BB: Für mich greifen sie überall, weil ich es nicht an der wirtschaftlichen Eigenständigkeit festmache, wie schon gesagt. Sondern an der Fähigkeit, die eigene Organisation langfristig strategisch zu entwickeln. Bei Social Entrepreneurship geht es um eine effiziente und nachhaltige Arbeitsweise, also spezifische Instrumente und Kompetenzen, die professionelles Arbeiten ermöglichen und die kann ich überall einsetzen. Ein gut geführter Caritas-Verband macht das auch, die haben zum Beispiel professionelle Controller. Für mich widerspricht sich das nicht, sondern kann sich vielmehr ergänzen und hat etwas mit einer Haltung und Arbeitsweise zu tun. Gleichzeitig finde ich es wichtig, den Staat nicht aus seiner Verantwortung zu entlassen. Transferleistungen werden wahrscheinlich immer bestehen bleiben.
FE: Ich denke auch, dass in allen Bereichen Methoden angewandt werden können, die wir heute den Social Entrepreneurs zuschreiben. Es gibt zum Beispiel viele Fördermittelempfänger (Vereine und auch staatliche Institutionen), die über die Zeit verkrustete Strukturen aufgebaut haben. Dort kann ein Social Entrepreneur innovativ eingreifen und Prozesse optimieren und effizienter machen. In anderen Ländern werden hier Modelle im Bereich des Public-Private Parnerships entwickelt, die durchaus auch für uns interessant sein können.
Akquisos: Kommen wir zum Bereich der politischen Bildung: Aus unserer Perspektive ist Fundraising hier sehr schwer durchzuführen – vergleichen wir einfach die Prägnanz bei den Botschaften „Hunger in der Welt“ gegenüber „Akzeptierende Jugendarbeit mit Rechtsradikalen“. Wie können Träger in diesem schwierigen Bereich effektives Fundraising betreiben? Wo sehen Sie Potenzial für Social Entrepreneurs dieses Feld anzugehen?
FE: Finanzierbar ist dieses Feld nicht, denn es sind Bereiche die kein Einkommensmodell haben. Daher wäre es ein Etikettenschwindel diese Organisationen als Social Enterprises zu betrachten. Trotzdem denke ich, dass auch hier innovative Ansätze andere Einnahmemöglichkeiten generieren können. Als Investoren haben wir mit „Deutschland rundet auf“ einen Weg gefunden Finanzierungsideen „über Bande“ aufzubauen. Hier wird von einem Social Business das Potenzial von Mikrospenden genutzt – finanziert von den teilnehmenden Einzelhändlern. Diese Mikrospenden können Themen, die von Spenden leben müssen, finanzieren. Als „Empfänger“ werden gezielt Organisationen bzw. Themen ausgewählt, die selber keine Einnahmen generieren. (Externer Link: www.deutschland-rundet-auf.de; ein Artikel hierüber erschien u.a. in der Süddeutschen Zeitung: Externer Link: http://goo.gl/iDkEu)

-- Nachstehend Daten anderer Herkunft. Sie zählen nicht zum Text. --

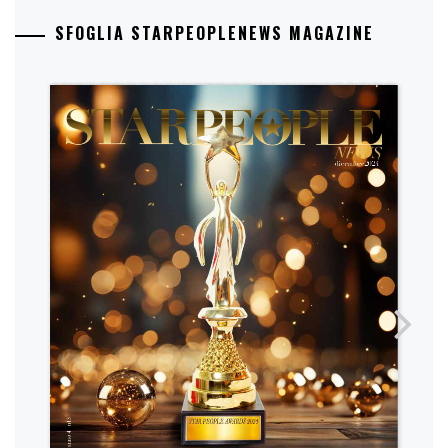
SFOGLIA STARPEOPLENEWS MAGAZINE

BB: Es ist schwierig da eine einfache Lösung zu finden. Bei Ashoka gibt es einen Fellow, Judy Korn, deren Organisation mit Neonazis in Gefängnissen arbeitet (Judy Korn ist Mitgründerin des Vereins „Violence Prevention Network“ (VPN), der u.a. mit rechtsextrem orientierten Jugendlichen im Strafvollzug zusammenarbeitet, www.violence-prevention-network.de, d.R.). Sie hat sehr niedrige Rückfallquoten im Vergleich zu anderen Programmen, kämpft aber trotzdem um Finanzierung. Ich finde, hier sollte der Staat nicht nur projektbezogen fördern (das VPN erhält u.a. Fördermittel der bpb, d.R.), sondern sich auch institutionell in Verantwortung nehmen lassen. Gleichzeitig sehe ich dann aber die Gefahr, dass mit einer öffentlichen Trägerschaft Zuständigkeitsdebatten drohen und so wegen Strukturdiskussionen der momentane Erfolg in Gefahr gerät. Hier sehe ich die Aufgabe von Netzwerken wie Ashoka, den Zugang zu anderen Geldgebern herzustellen. Trotzdem wird die langfristige finanzielle Planbarkeit wahrscheinlich schwierig bleiben. Es gibt einfach Bereiche da machen wir uns was vor, wenn wir glauben das Social Investments eine einfache Lösung bieten können. Faktisch bleibt klassisches Fundraising und eben auch die öffentliche Finanzierung hier der einzige Weg.
FE: Ein interessanter Punkt dazu ist das Phänomen der Social Impact Bonds, mit denen aktuell in Großbritannien erste Erfahrungen gesammelt werden. Die Grundmechanik ist interessant für Bereiche ohne klares Einkommensmodell. Über die Messung von Rückfallquoten von Haftinsassen wird ein ökonomischer Wert sozialpädagogischer Dienstleistungen im Gefängnis kalkuliert. Die öffentliche Hand refinanziert mit einem Anteil des durch das Programm eingesparten Geldes den oder die Investoren, die zuvor in das Programm investiert haben. Social Impact Bonds sind somit in den Untersuchungen ähnlich dem „Social Return On Investment“, über den auch in Deutschland geforscht wird. Allerdings wird in England bereits ein Finanzierungsmodell über diese Kennzahlen eingeführt.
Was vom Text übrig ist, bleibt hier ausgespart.